Goal of the exercise: Every entry below should be written out exactly, and no image should appear.

Start of Supplied records

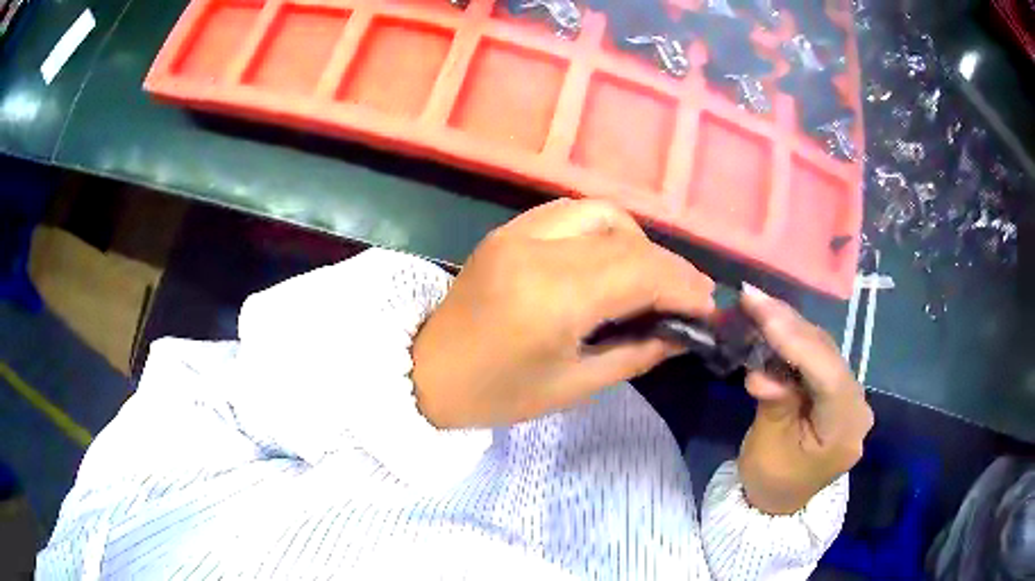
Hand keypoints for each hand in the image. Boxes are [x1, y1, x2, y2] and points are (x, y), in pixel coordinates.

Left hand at [412, 200, 715, 427]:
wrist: (426, 372)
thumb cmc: (496, 394)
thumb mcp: (574, 384)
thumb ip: (637, 353)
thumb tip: (683, 334)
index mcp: (551, 298)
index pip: (640, 271)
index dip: (684, 286)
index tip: (708, 308)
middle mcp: (536, 249)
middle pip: (627, 239)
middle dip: (670, 267)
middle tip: (690, 296)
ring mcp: (517, 231)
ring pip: (603, 212)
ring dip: (638, 243)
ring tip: (650, 280)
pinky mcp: (508, 229)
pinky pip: (571, 213)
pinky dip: (605, 230)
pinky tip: (610, 260)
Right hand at [737, 285, 873, 514]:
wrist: (779, 502)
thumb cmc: (771, 481)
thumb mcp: (767, 447)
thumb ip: (774, 405)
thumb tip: (762, 374)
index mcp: (845, 431)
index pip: (828, 377)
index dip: (797, 342)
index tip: (763, 312)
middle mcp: (858, 408)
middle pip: (828, 357)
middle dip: (791, 325)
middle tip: (754, 298)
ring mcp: (851, 398)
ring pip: (825, 353)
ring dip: (792, 328)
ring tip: (760, 304)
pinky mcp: (840, 393)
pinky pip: (820, 360)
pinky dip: (797, 342)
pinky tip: (776, 324)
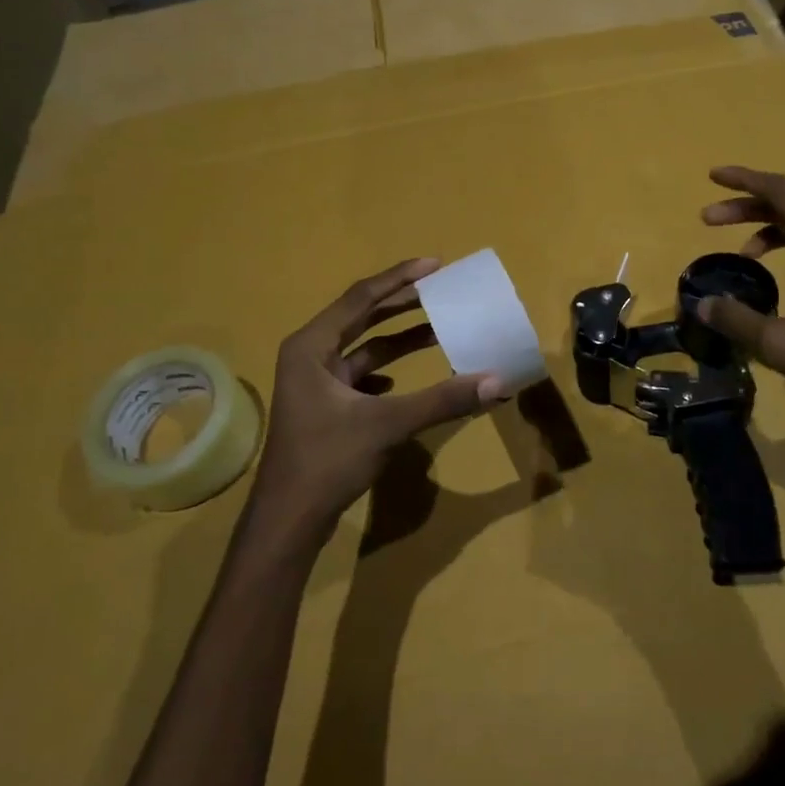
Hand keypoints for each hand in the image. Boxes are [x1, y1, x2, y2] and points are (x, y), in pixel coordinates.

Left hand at [248, 259, 504, 537]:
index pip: (361, 298)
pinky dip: (385, 372)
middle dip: (401, 304)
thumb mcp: (387, 425)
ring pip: (362, 349)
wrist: (288, 520)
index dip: (399, 279)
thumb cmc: (327, 461)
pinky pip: (360, 377)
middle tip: (441, 290)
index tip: (435, 265)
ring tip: (437, 329)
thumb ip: (442, 400)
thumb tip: (496, 382)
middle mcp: (309, 356)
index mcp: (311, 346)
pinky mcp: (323, 409)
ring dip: (398, 339)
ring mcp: (314, 384)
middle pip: (361, 317)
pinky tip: (403, 382)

End of Supplied records

Solution to this problem:
Hand keypoints for each hand in the image. Boxes are [x1, y1, x2, y2] and points are (x, y), in pixel coordinates.

Left hand at [412, 200, 715, 427]:
wrist: (426, 372)
thumb cmc: (496, 394)
thumb mcp: (574, 384)
thumb ip: (637, 353)
thumb tip: (683, 334)
index mcp: (551, 298)
index pip: (640, 271)
index dip: (684, 286)
index tip: (708, 308)
middle mcp: (536, 249)
middle pip: (627, 239)
middle dip: (670, 267)
middle tip: (690, 296)
ring mcp: (517, 231)
ring pip: (603, 212)
ring dip: (638, 243)
ring tip: (650, 280)
pinky mcp: (508, 229)
pinky pip: (571, 213)
pinky dip: (605, 230)
pinky tip: (610, 260)
Right hand at [737, 285, 873, 514]:
wrist: (779, 502)
thumb cmc: (771, 481)
thumb mcp: (767, 447)
thumb ip: (774, 405)
thumb tip: (762, 374)
index mcp: (845, 431)
index pip: (828, 377)
index dip: (797, 342)
index tip: (763, 312)
middle mcp: (858, 408)
middle pip: (828, 357)
middle dip: (791, 325)
middle tip: (754, 298)
ring mcp: (851, 398)
ring pip: (825, 353)
ring dip: (792, 328)
ring tip: (760, 304)
pinky mcp: (840, 393)
pinky pip: (820, 360)
pinky dip: (797, 342)
pinky tip: (776, 324)
Hand keypoints for each hand in the image. Boxes are [x1, y1, x2, y2] and points are (x, y), in pixel coordinates.

Left hand at [248, 259, 504, 537]:
index pip: (361, 298)
pinky dip: (385, 372)
middle dip: (401, 304)
thumb mcp: (387, 425)
ring pip: (362, 349)
wrist: (288, 520)
index dip: (399, 279)
thumb cmc: (327, 461)
pinky pip: (360, 377)
middle tip: (441, 290)
index tip: (435, 265)
ring tip: (437, 329)
thumb ip: (442, 400)
thumb tip: (496, 382)
middle mcp: (309, 356)
index mcp: (311, 346)
pinky mcp: (323, 409)
ring dip: (398, 339)
ring mcp: (314, 384)
middle pip: (361, 317)
pinky tip: (403, 382)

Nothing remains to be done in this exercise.